Be on the lookout for any goopy, colored, or bloody discharge, as this may also indicate a more severe condition.
If symptoms persist or worsen, it may be necessary to see a vet.
As mentioned, there may not be anything you can do to treat excessively teary eyes beyond regular cleaning.
Wiping with a warm, damp cloth now and then is usually adequate, although too frequent bathing with soapy water can actually make things worse.
If your dog’s fur or eyelashes appear to be irritating their eyes and causing them to tear, it is a good idea to keep them well-groomed in that area.
When an allergic reaction is what’s behind your dog’s watery eyes, making changes to your environment like removing the allergen when possible may be all it takes to remedy the situation.

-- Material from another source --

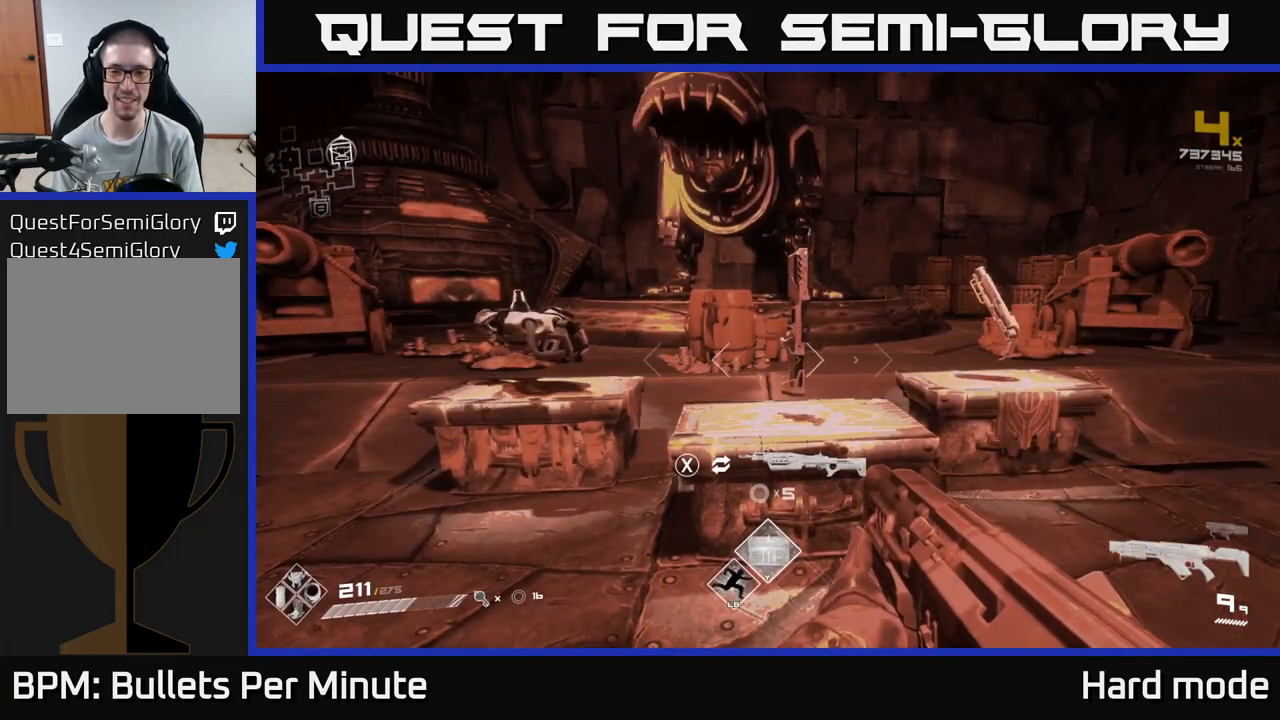
{"buttons": [], "left_stick": "center", "right_stick": "center", "events": []}
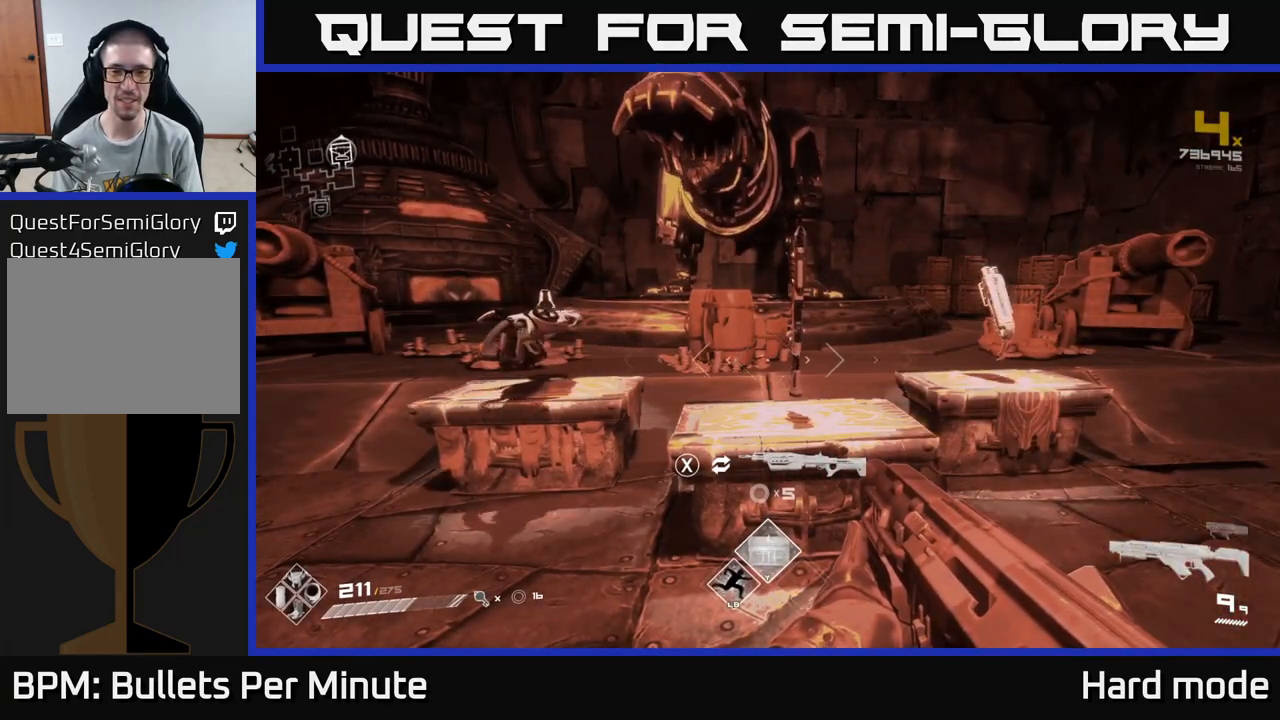
{"buttons": [], "left_stick": "center", "right_stick": "center", "events": []}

When watery or irritated eyes seem to be an ongoing discomfort to your dog, it is a good idea to consult a veterinarian.
They may be able to identify the problem and prescribe the necessary treatment more precisely.
Depending on the specific issue, medications can be applied topically in eye drops or as pills.
In the majority of cases, overly teary eyes in chihuahuas are a benign and common condition.
It may be messy and gross, but it probably isn’t causing too much discomfort to your dog.
With a modest amount of attention and cleaning, you can keep your chihuahua comfortable and happy.
Of course, it is best to err on the side of caution and consult a vet with any concerns you have about your dog’s health and well-being.